Publié le 5 décembre 2025 05:54:00. La quasi-performance parfaite du fils de Lee Boo-jin, PDG de l’hôtel Shilla, à l’examen d’entrée à l’université suscite l’admiration et la réflexion parmi les parents coréens, en Corée comme aux États-Unis, sur les stratégies éducatives et la valeur du système scolaire national.
- Le fils de Lee Boo-jin a obtenu un score exceptionnel au CSAT (test d’aptitude scolaire universitaire coréen), ne manquant qu’une seule question.
- Cet exploit a déclenché un débat en ligne, notamment parmi les communautés coréennes-américaines, sur les avantages de l’éducation en Corée par rapport à l’envoi des enfants à l’étranger.
- De nombreux parents expriment leur surprise et leur admiration que l’héritier de Samsung ait choisi de faire ses études en Corée, plutôt que de suivre la voie commune des étudiants partant à l’étranger.
L’histoire a commencé à faire le buzz en Corée, mais a rapidement traversé le Pacifique pour atteindre les communautés coréennes-américaines. Les mères, en particulier, ont réagi avec un mélange d’envie et de fascination face à la réussite scolaire du fils de Lee Boo-jin. La nouvelle a été largement partagée sur des plateformes comme MissyUSA et Threads, alimentant une discussion animée sur les meilleures stratégies éducatives pour leurs enfants.
Park Sun-young, présidente du nouveau Comité Vérité et Réconciliation, a salué à la fois le résultat de l’examen et le choix de la famille de scolariser son fils en Corée.
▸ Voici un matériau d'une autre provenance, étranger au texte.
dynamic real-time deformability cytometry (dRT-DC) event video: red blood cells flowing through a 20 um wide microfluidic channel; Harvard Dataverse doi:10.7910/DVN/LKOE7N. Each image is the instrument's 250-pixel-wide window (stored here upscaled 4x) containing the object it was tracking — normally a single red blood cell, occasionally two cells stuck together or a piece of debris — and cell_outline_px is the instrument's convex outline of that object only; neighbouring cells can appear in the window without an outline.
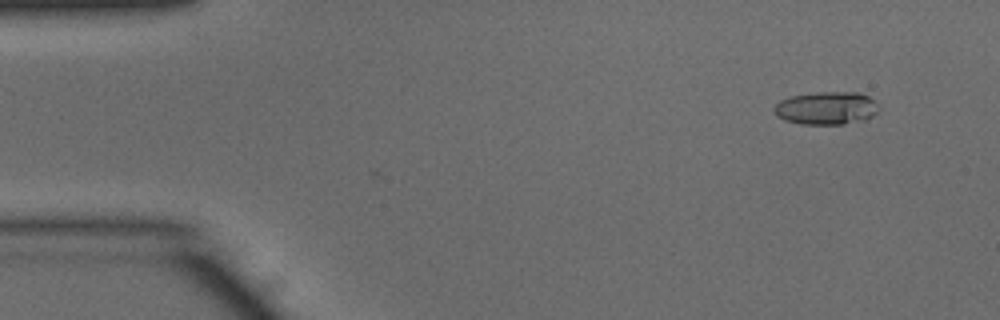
{"species": "common noctule bat (a hibernating species)", "species_latin": "Nyctalus noctula", "temperature_condition": "warm", "stored_images_in_passage": 50, "camera_frame_rate_fps": 3000, "um_per_image_px": 0.085, "animal": {"sex": "male", "body_mass_g": 15.6}, "frame": {"image": 1, "passage_image": 3, "time_ms": 0.667, "image_size_px": [1000, 320], "cell_outline_px": [[880, 108], [872, 116], [864, 120], [844, 124], [800, 124], [784, 120], [776, 116], [772, 108], [780, 100], [792, 96], [820, 92], [856, 92], [868, 96]], "centroid_in_image_um": [70.21, 9.2], "position_along_channel_um": 14.8, "area_um2": 20.06}}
Dans un message publié sur Facebook, elle a souligné que le lycéen de Whimoon High School « n’a raté qu’une seule question au CSAT (test d’aptitude scolaire universitaire coréen) cette année » et était resté « premier de sa classe » depuis le collège.
« De nos jours, les parents fortunés se précipitent pour envoyer leurs enfants à l’étranger. C’est presque reconnaissant qu’une héritière de Samsung qui n’a rien à envier au monde ait élevé son fils entièrement en Corée. »
Park Sun-young, présidente du Comité Vérité et Réconciliation
Park a ajouté qu’elle espérait que cet exemple encouragerait une revalorisation de l’éducation coréenne et donnerait aux mères instruites du pays une « vraie fierté ». Elle a implicitement critiqué la tendance des familles aisées à privilégier les études à l’étranger, suggérant que cela pouvait être perçu comme un manque de confiance dans le système éducatif national.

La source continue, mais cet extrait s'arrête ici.